To identify the parameters of the whole TMS we excite the plant with the torque signal described in Section 6 and use the SDNN-model constructed in Chapter 5. The torque of inertia of the engine J ₁ and its friction are initialized according to the results of Section 6. These weights remain unchanged during the whole identification process, whereas the weights corresponding to the torque of inertia of the work machine J ₂, the spring constant c, the damping d and the work machine friction are trained. The work machine friction is modeled by three neurons with tanh functions in the 11th layer, see Fig. 5. The six weights of this nonlinear subpart are initialized randomly between –0.5 and 0.5. The upper panel of Fig. 8 displays the outputs of the TMS and the SDNN-model during the identification process for the first set of initial values of Table 2. The lower panel of this figure shows only 5 s for a detailed view. The identification process starts after 5 s. The sampling time is set to T = 1 ms.
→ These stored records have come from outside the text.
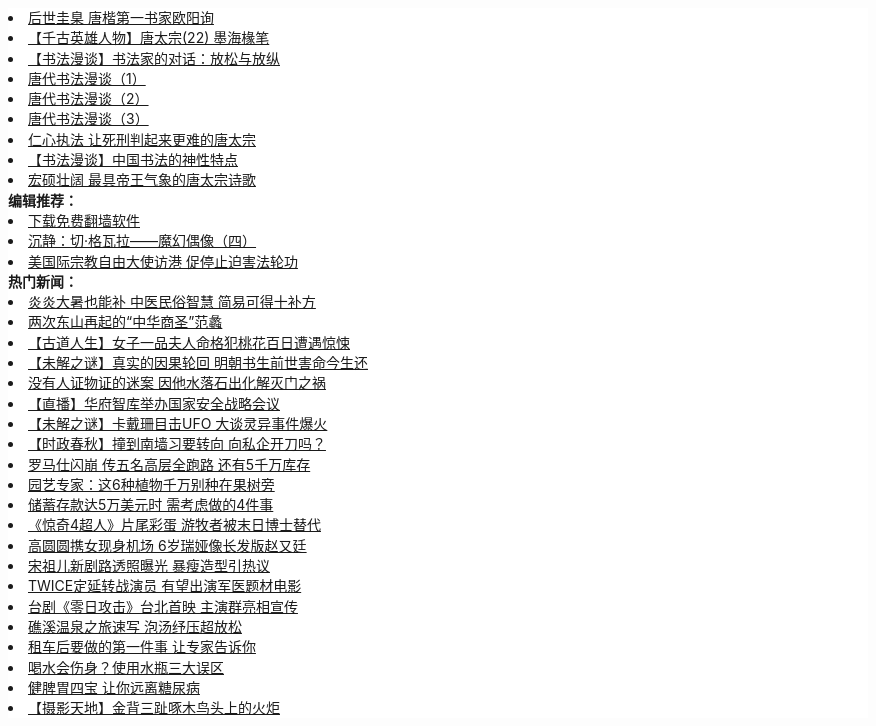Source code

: <li><a href="https://github.com/920513/djy/blob/master/gb/11/10/7/n3394783.md#1">后世圭臬 唐楷第一书家欧阳询</a></li>
<li><a href="https://github.com/920513/djy/blob/master/gb/16/7/2/n8059920.md#1">【千古英雄人物】唐太宗(22) 墨海椽笔</a></li>
<li><a href="https://github.com/920513/djy/blob/master/gb/17/5/12/n9133922.md#1">【书法漫谈】书法家的对话：放松与放纵</a></li>
<li><a href="https://github.com/920513/djy/blob/master/gb/17/5/20/n9163925.md#1">唐代书法漫谈（1）</a></li>
<li><a href="https://github.com/920513/djy/blob/master/gb/17/5/20/n9163955.md#1">唐代书法漫谈（2）</a></li>
<li><a href="https://github.com/920513/djy/blob/master/gb/17/5/20/n9163956.md#1">唐代书法漫谈（3）</a></li>
<li><a href="https://github.com/920513/djy/blob/master/gb/19/1/16/n10979954.md#1">仁心执法 让死刑判起来更难的唐太宗</a></li>
<li><a href="https://github.com/920513/djy/blob/master/gb/22/1/16/n13507994.md#1">【书法漫谈】中国书法的神性特点</a></li>
<li><a href="https://github.com/920513/djy/blob/master/gb/23/6/29/n14025211.md#1">宏硕壮阔 最具帝王气象的唐太宗诗歌</a></li>
<strong>编辑推荐：</strong>
<li><a href="https://github.com/1992513/www/blob/master/README.md?dfh#1" target="_blank">下载免费翻墙软件</a></li><li><a href="https://github.com/1992513/djy/blob/master/gb/18/2/20/n10157890.md#1" target="_blank">沉静：切·格瓦拉——魔幻偶像（四）</a></li><li><a href="https://github.com/1992513/djy/blob/master/gb/19/3/8/n11098363.md#1" target="_blank">美国际宗教自由大使访港 促停止迫害法轮功</a></li>
<strong>热门新闻：</strong>
<li><a href="https://github.com/1992513/djy/blob/master/gb/19/7/23/n11403562.md#1">炎炎大暑也能补 中医民俗智慧 简易可得十补方</a></li>
<li><a href="https://github.com/1992513/djy/blob/master/gb/16/4/19/n7572375.md#1">两次东山再起的“中华商圣”范蠡</a></li>
<li><a href="https://github.com/1992513/djy/blob/master/gb/24/12/21/n14395346.md#1">【古道人生】女子一品夫人命格犯桃花百日遭遇惊悚</a></li>
<li><a href="https://github.com/1992513/djy/blob/master/gb/25/7/20/n14555810.md#1">【未解之谜】真实的因果轮回 明朝书生前世害命今生还</a></li>
<li><a href="https://github.com/1992513/djy/blob/master/gb/25/7/15/n14552117.md#1">没有人证物证的迷案 因他水落石出化解灭门之祸</a></li>
<li><a href="https://github.com/1992513/djy/blob/master/gb/25/7/24/n14559883.md#1">【直播】华府智库举办国家安全战略会议</a></li>
<li><a href="https://github.com/1992513/djy/blob/master/gb/25/7/23/n14559233.md#1">【未解之谜】卡戴珊目击UFO 大谈灵异事件爆火</a></li>
<li><a href="https://github.com/1992513/djy/blob/master/gb/25/7/22/n14558462.md#1">【时政春秋】撞到南墙习要转向 向私企开刀吗？</a></li>
<li><a href="https://github.com/1992513/djy/blob/master/gb/25/7/22/n14557708.md#1">罗马仕闪崩 传五名高层全跑路 还有5千万库存</a></li>
<li><a href="https://github.com/1992513/djy/blob/master/gb/25/7/21/n14557533.md#1">园艺专家：这6种植物千万别种在果树旁</a></li>
<li><a href="https://github.com/1992513/djy/blob/master/gb/25/7/6/n14545744.md#1">储蓄存款达5万美元时 需考虑做的4件事</a></li>
<li><a href="https://github.com/1992513/djy/blob/master/gb/25/7/21/n14557015.md#1">《惊奇4超人》片尾彩蛋 游牧者被末日博士替代</a></li>
<li><a href="https://github.com/1992513/djy/blob/master/gb/25/7/22/n14558496.md#1">高圆圆携女现身机场 6岁瑞娅像长发版赵又廷</a></li>
<li><a href="https://github.com/1992513/djy/blob/master/gb/25/7/21/n14557540.md#1">宋祖儿新剧路透照曝光 暴瘦造型引热议</a></li>
<li><a href="https://github.com/1992513/djy/blob/master/gb/25/7/22/n14557866.md#1">TWICE定延转战演员 有望出演军医题材电影</a></li>
<li><a href="https://github.com/1992513/djy/blob/master/gb/25/7/22/n14558239.md#1">台剧《零日攻击》台北首映 主演群亮相宣传</a></li>
<li><a href="https://github.com/1992513/djy/blob/master/gb/25/7/20/n14556149.md#1">礁溪温泉之旅速写 泡汤纾压超放松</a></li>
<li><a href="https://github.com/1992513/djy/blob/master/gb/25/7/22/n14557874.md#1">租车后要做的第一件事 让专家告诉你</a></li>
<li><a href="https://github.com/1992513/djy/blob/master/gb/25/7/19/n14555487.md#1">喝水会伤身？使用水瓶三大误区</a></li>
<li><a href="https://github.com/1992513/djy/blob/master/gb/25/7/17/n14553137.md#1">健脾胃四宝 让你远离糖尿病</a></li>
<li><a href="https://github.com/1992513/djy/blob/master/gb/25/7/22/n14557739.md#1">【摄影天地】金背三趾啄木鸟头上的火炬</a></li>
The quasi-online calculated cost function E \({{(\underline{w}_k)}}\) Eq. 4 with Q = 25000 is minimized by the LM optimization algorithm Eq. 11 and is depicted in the middle panel of Fig. 8. Due to the quasi-online approach the cost function value increases until t = 25 s, until the training data window is completely filled up. The results in Table 2 are mean values of the last 25000 optimization steps.

Fig. 8

Output signals of the SDNN model \(\hat{\dot{\varphi}}_2\) and the real TMS \(\dot{\varphi}_2\) with resulting cost function

Figure 9 displays the developing of the damping, the spring constant and the torque of inertia during the identification process for the first initialization of Table 2. Figure 10 shows the characteristic curve of the work machine friction identified by the SDNN after 100 s. In addition to that Table 2 shows the results of a second identification run with another initialization. The resulting torque of inertia and spring constant are almost equal. Only the damping shows different final values. The higher mean error (compared to the first identification) implies that the second optimization process ended in a local minimum.

Fig. 9

Linear parameter signals during the identification

Fig. 10

Friction curve identified by the nonlinear subpart in the 11th layer

Table 2 Initial values and final values for the identification of the TMS

7 Conclusion

The system identification approach in this article is based on a given continuous signal flow chart. Before discretizing the signal flow chart, integrator blocks are inserted in all feedback loops. The Implicit Euler approximation replaces all integrator blocks in the forward paths, whereas the Explicit Euler approximation is used to replace the integrator blocks in the feedback paths. Since the resulting discrete flow chart contains time delays in all feedback connections it can be implemented as a SDNN without algebraic loops. Physical parameters of the system are represented by certain weights of the SDNN. Nonlinear subparts of the network model nonlinearities of the system. The suggested identification approach is tested with a nonlinear TMS. The results verify that the suggested approach enables us to identify the torques of inertia, the spring constant, the damping and the two friction curves of the TMS. Problems may occur if the optimization algorithm gets stuck in a local minimum. In this case the identification process has to be restarted with a different set of initial values. With the help of the mean error the success of the identification process can be validated.